** Excerpted passage follows **

DZMM 630 made an innovative power move that would change the Philippine mass media forever. The radio station doesn’t just provide the sounds we accustomed but also the sights within their radio booth with boxes of salient information like exchange rates and temperatures in key cities all over the country.

That was the birth of DZMM TeleRadyo.

Initially, it was for cable for the first eight years but when their TV Plus was released for the commercial market in 2015, this became one of the initial digital subchannels offered that would last for the next five years until last May 5. Three days later, it came back by dropping the call sign and reassigning to another digital channel frequency until another cease-and-desist order was issued on June 30, putting this venture exclusively online and back to cable.

Because of the premeditative rejection by Congress 10 days later, fate has finally sealed for some radio personalities that we tuned to. They have been gradually bowed out as they moved to other stations; others were forced to go on to early retirement.

Even though TeleRadyo is fully online, for them, it is not enough for two reasons:

  1. They are still accustomed to the traditional listening base on car radios installed in the dashboards of private and permissible public utility vehicles as the reception of telco towers may not be consistent when they move, and
  2. Loyal listener-viewers who are using a smartphone to watch their programs would have to live with the struggles of multitasking with one gadget, especially when it comes to chatting or videoconferencing.

Who else is lighting their flame?

With the radio of origin met its fate, the following competing news radio stations have adopted their full format:

  • DZRH 666 kHz: The oldest running radio station in the country (where Anthony Taberna and Gerry Baja are now) began its TV venture six months after DZMM as “TV Natin.” They did not adapt to the Teleradyo format until another year. As DZRH News Television since 2013, they can be seen on digital TV in the three Visayas markets and cable and satellite nationwide.
  • DZRJ 810 kHz: Ramon Jacinto’s Radyo Bandido was the most recent station to adopt the format through RJdigiTV’s Radyo Bandido TV. They were launched on October 15, 2019, and can be seen on any digibox and SkyCable.

** End of Excerpted passage **
** Data supplied follows **

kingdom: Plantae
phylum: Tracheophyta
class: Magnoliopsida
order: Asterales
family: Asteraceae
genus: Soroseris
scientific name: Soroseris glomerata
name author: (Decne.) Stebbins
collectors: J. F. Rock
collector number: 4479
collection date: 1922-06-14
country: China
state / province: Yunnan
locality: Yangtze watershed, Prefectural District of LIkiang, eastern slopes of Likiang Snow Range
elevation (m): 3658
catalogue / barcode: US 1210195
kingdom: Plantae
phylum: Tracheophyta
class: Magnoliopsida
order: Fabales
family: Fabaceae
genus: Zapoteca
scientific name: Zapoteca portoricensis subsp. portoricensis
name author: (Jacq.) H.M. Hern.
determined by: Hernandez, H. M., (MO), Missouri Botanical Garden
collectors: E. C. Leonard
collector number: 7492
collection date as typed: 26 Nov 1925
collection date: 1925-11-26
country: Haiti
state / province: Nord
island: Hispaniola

** End of Data supplied **

- What you will do:
a) Please echo the part of the TeleRadyo article starting at "Because of the" and ending at "to early retirement.".
b) In one to three sentences, give the two reasons the TeleRadyo article offers for why being fully online is not enough.

- Task-by-task solutions:
a)
Because of the premeditative rejection by Congress 10 days later, fate has finally sealed for some radio personalities that we tuned to. They have been gradually bowed out as they moved to other stations; others were forced to go on to early retirement.

b) First, people are still used to listening on car radios, and telco tower reception may not stay consistent while vehicles move. Second, listener-viewers who watch on a smartphone struggle to multitask on one gadget, especially when chatting or videoconferencing.